I have been interested in semantics for probabilistic, non-deterministic, and mixed probabilistic and non-deterministic choice, for a long time.  The long-term goal of my papers on the subject was to apply that to full abstraction results of languages based on PCF, with various forms of choice as above.

I have finally presented my findings at the Domains XI workshop (Gordon was uttely uninterested, too bad), then at Pierre-Louis Curien’s Festschrift in Venice, Italy (Gordon was absent, and later reiterated his total absence of interest), but that would not stop me.

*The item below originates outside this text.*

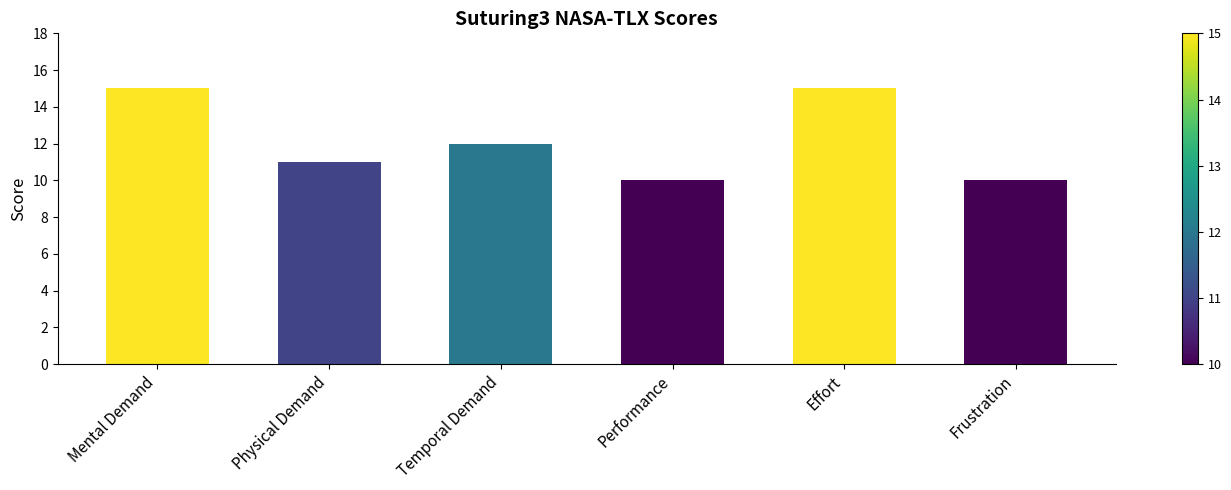

What is the minimum value shown in the chart?

10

I published most of what I could do in a special issue of the Domains XI workshop [3], and that somehow rounds up everything that can be said in case non-determinism is angelic.  In a nutshell: if you just have PCF + angelic non-deterministic choice (modeled through the Hoare powerdomain), then that is fully abstract—period; and PCF + probabilistic + angelic non-deterministic choice is not fully abstract, but becomes fully abstract if you add what I call a statistical termination tester primitive.

The interesting thing is that my proofs of full abstraction are, in my opinion, simpler than Gordon’s (although the two kinds of proofs do not apply to the same languages), or at least rest on clearer topological facts.  Here is what I do in my case.  Consider any two terms M and N that do not have the same denotational semantics.  Becauses dcpos are T0, there must be an open set U that contains ⟦M⟧ but not ⟦N⟧ (or conversely).  We can even take U from a subbase of the topology.  Now, contexts C (with unit type) have semantics which are Scott-continuous maps into Sierpiński space S, namely, they denote opens.  If you can show that the denotations ⟦C⟧ of contexts with unit type for a subbase for the Scott topology, then ⟦C[M]⟧ will be equal to ⊤ (“in U“) while ⟦C[N]⟧ will be equal to ⊥ (“not in U“).  All that has to be verified, of course, and I am only trying to given you a general contour of the proof.

In the end, full abstraction follows from theorems about coincidence of topologies, such as: if X and Y are bc-domains, then the Scott topology on [XY] coincides with the topology of pointwise convergence (see [3]).

The paper [3] does much more, and I am sorry that, as a result, it is too long.  However, that paper establishes soundness and adequacy for all possible variants of choice, mixed or not, not just the angelic forms.

The proposal

Hence it might seem that full abstraction should be almost free for all the remaining variants.  That is not true, and I strongly suspect that PCF + demonic choice (i.e., with the Smyth powerdomain, see Proposition 8.3.25 in the book) is not fully abstract.

Can you prove that conjecture?

In a second step, you would have to examine the following other conjectures, which I presume have a positive answer:

  • Is PCF + demonic choice + parallel or, fully abstract?
  • Is PCF + demonic choice + probabilistic choice + statistical termination testers + parallel or, fully abstract?

Once that is done, we can start exploring erratic choice.  That should be simple consequences of the angelic and demonic cases.

  1. Gordon Plotkin. LCF considered as a programming language. Theoretical Computer Science 5(3):223-255, 1977.
  2. Thomas Streicher. Domain-Theoretic Foundations of Functional Programming.
    World Scientific, 132 pages, 2006.
  3. Jean Goubault-Larrecq. Full Abstraction for Non-Deterministic and Probabilistic Extensions of PCF I: the Angelic CasesJournal of Logic and Algebraic Methods in Programming 84(1):155-184, 2015.